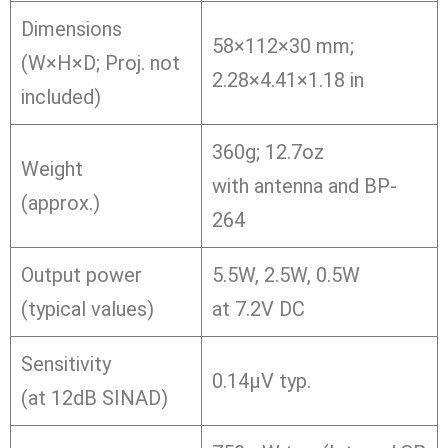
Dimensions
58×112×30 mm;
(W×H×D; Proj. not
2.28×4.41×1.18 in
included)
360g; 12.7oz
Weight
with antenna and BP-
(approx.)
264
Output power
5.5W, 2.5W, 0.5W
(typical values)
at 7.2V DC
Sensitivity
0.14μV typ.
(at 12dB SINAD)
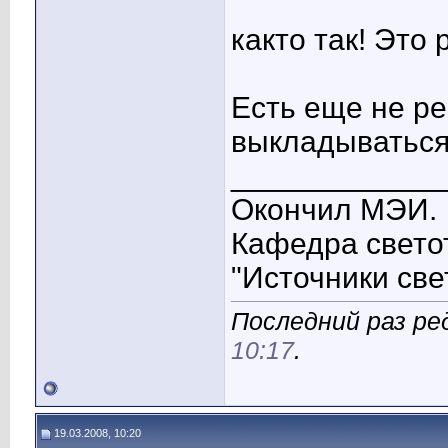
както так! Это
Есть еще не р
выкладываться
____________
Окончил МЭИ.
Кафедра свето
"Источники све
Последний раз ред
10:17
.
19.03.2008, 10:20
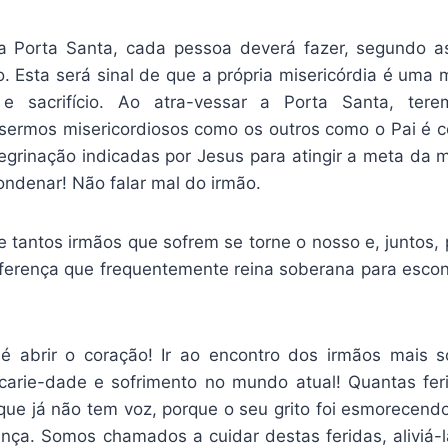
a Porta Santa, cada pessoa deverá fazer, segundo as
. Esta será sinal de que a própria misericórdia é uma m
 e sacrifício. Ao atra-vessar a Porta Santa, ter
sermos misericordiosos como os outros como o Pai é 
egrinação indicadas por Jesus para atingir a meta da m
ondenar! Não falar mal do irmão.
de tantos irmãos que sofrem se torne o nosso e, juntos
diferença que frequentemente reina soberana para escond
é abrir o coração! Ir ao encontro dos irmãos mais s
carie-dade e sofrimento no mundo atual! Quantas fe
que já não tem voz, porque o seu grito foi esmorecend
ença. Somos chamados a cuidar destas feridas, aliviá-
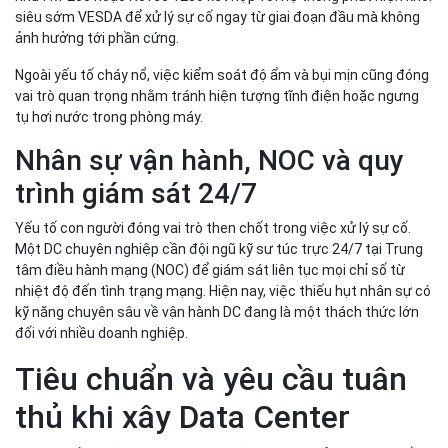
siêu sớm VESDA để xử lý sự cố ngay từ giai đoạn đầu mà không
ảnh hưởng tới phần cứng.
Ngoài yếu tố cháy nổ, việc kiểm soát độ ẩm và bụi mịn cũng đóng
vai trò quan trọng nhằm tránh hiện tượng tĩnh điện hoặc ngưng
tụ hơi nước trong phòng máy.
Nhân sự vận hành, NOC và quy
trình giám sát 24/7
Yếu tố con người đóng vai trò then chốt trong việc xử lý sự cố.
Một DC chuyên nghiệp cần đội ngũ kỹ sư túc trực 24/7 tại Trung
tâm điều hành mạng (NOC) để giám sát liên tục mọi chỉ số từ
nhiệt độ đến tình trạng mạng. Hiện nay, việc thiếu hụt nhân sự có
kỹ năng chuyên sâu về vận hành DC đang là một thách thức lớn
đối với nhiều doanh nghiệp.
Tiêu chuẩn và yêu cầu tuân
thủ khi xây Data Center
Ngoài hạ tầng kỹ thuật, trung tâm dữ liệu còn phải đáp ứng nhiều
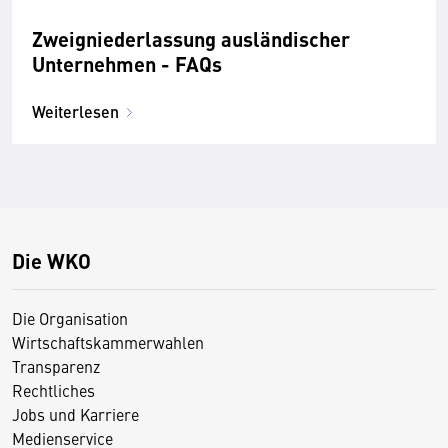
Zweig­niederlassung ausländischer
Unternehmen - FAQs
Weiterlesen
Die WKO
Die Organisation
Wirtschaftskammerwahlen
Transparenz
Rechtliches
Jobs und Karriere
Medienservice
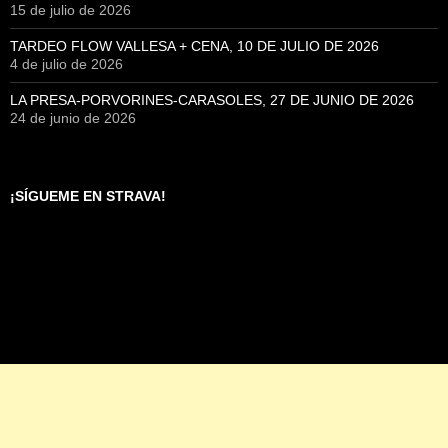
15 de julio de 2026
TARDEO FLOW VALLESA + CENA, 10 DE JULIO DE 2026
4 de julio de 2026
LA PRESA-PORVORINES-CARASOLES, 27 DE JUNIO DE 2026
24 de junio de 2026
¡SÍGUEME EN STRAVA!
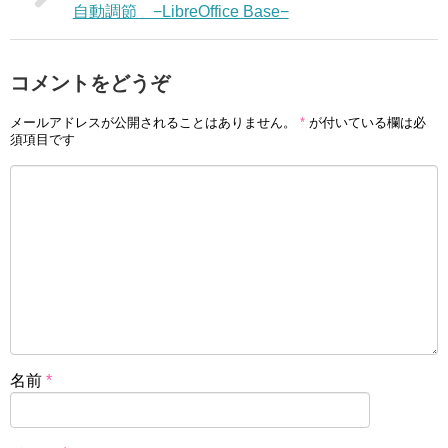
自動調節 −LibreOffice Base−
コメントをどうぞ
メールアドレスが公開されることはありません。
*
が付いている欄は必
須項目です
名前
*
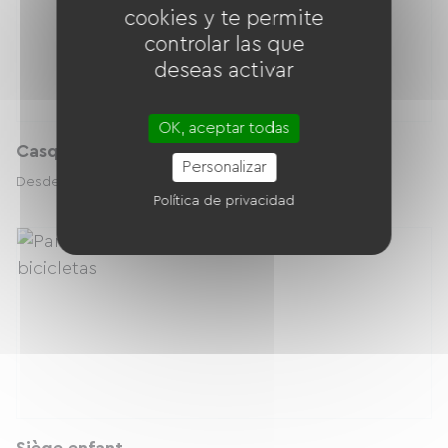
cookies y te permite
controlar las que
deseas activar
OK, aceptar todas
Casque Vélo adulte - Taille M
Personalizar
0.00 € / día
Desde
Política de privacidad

==

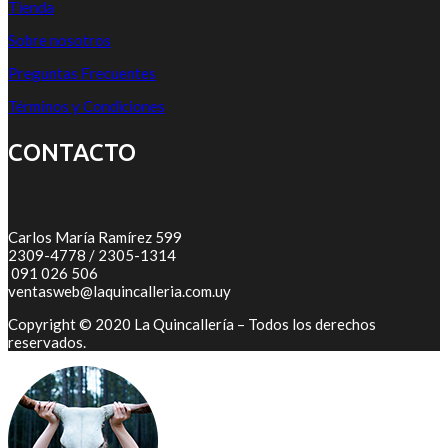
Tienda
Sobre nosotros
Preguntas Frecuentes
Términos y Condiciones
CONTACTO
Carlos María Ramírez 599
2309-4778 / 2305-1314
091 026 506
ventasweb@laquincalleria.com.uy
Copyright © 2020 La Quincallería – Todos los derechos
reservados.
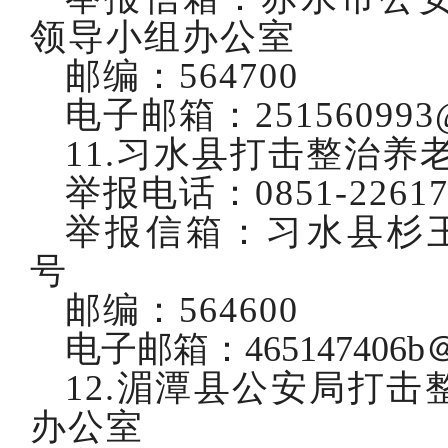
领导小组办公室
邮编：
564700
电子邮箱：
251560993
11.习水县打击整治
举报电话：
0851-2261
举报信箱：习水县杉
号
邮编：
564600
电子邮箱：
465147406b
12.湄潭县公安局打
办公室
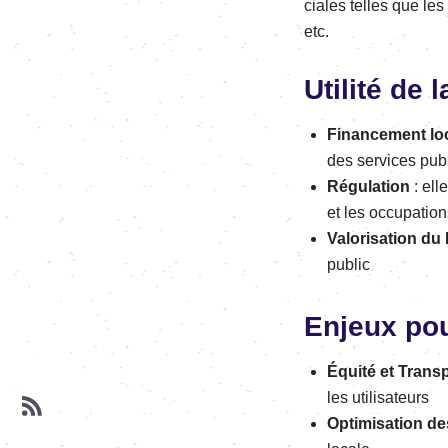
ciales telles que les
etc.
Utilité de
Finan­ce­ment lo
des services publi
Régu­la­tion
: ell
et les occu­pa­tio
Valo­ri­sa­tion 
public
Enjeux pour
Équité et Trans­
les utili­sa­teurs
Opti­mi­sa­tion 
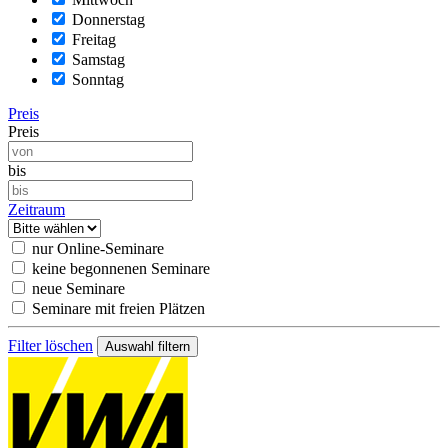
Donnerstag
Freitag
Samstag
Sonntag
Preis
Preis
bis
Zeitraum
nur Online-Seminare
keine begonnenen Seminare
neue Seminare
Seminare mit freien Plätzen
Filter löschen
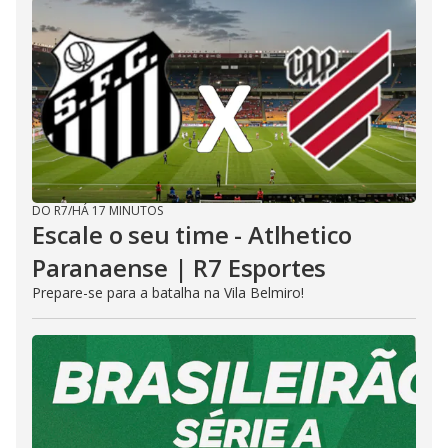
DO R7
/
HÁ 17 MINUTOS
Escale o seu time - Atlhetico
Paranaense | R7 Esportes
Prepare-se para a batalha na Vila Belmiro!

---

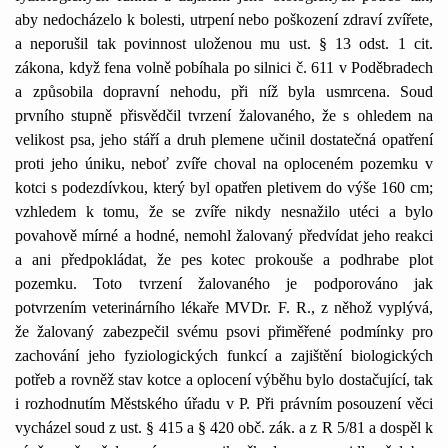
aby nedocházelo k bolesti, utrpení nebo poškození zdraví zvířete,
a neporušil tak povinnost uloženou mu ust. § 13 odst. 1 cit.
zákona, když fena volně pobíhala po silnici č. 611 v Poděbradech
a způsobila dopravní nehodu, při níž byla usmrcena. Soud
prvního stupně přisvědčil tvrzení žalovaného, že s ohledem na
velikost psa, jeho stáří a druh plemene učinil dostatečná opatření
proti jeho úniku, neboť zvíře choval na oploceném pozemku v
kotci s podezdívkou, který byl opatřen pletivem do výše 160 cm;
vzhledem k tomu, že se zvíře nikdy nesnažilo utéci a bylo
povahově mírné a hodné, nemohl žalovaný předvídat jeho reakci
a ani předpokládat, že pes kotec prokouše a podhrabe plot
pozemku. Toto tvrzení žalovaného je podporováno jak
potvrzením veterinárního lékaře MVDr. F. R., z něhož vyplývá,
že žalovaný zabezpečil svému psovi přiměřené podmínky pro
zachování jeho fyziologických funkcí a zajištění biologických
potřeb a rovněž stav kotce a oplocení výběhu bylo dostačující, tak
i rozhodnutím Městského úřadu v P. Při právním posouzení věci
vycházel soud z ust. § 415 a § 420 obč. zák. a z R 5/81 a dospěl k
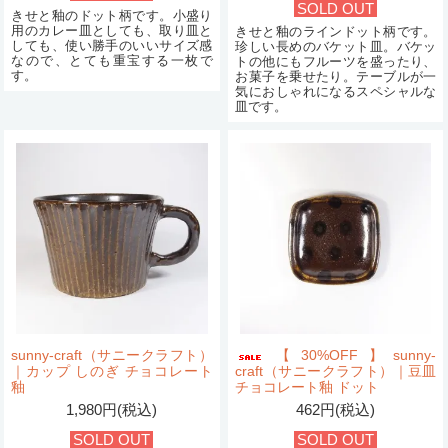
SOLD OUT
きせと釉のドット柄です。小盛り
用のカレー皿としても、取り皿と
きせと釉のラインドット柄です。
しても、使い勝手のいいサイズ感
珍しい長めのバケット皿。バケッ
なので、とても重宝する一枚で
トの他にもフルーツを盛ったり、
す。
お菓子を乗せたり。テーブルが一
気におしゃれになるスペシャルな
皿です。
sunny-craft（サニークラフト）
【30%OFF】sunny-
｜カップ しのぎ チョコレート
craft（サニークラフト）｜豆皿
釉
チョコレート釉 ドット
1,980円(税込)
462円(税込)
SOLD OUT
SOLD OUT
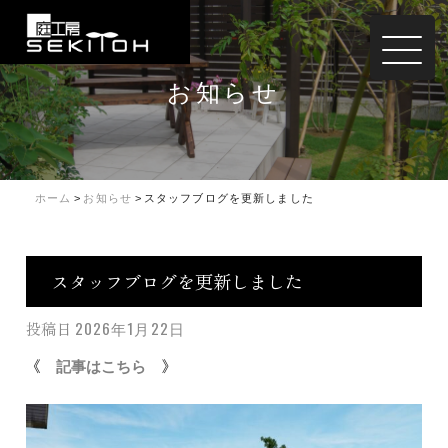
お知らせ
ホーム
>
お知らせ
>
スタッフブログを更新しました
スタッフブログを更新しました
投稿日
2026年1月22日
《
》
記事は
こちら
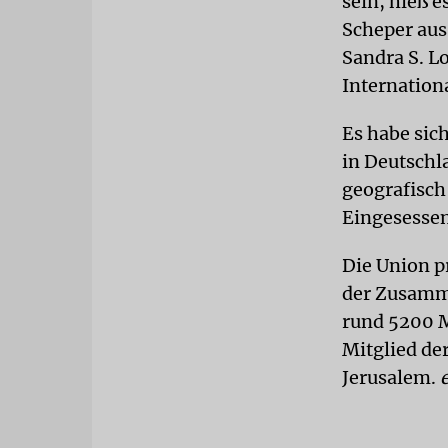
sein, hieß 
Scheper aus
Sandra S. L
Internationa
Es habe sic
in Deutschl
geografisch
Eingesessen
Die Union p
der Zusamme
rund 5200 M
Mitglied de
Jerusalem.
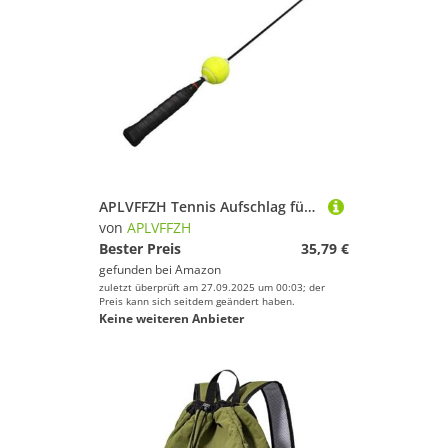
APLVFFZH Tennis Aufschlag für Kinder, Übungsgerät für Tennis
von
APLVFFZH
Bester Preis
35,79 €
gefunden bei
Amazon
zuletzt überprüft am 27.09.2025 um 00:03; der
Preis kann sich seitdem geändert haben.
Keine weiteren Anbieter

(PROBLEM STATEMENT): Take the lines above starting at the one containing "neue Seminare" and ending at the one containing "Prepare-se para a batalha na Vila Belmiro!", and print them again exactly, without pictures.

(WRITTEN REPLY):
neue Seminare
Seminare mit freien Plätzen
Filter löschen
DO R7
/
HÁ 17 MINUTOS
Escale o seu time - Atlhetico
Paranaense | R7 Esportes
Prepare-se para a batalha na Vila Belmiro!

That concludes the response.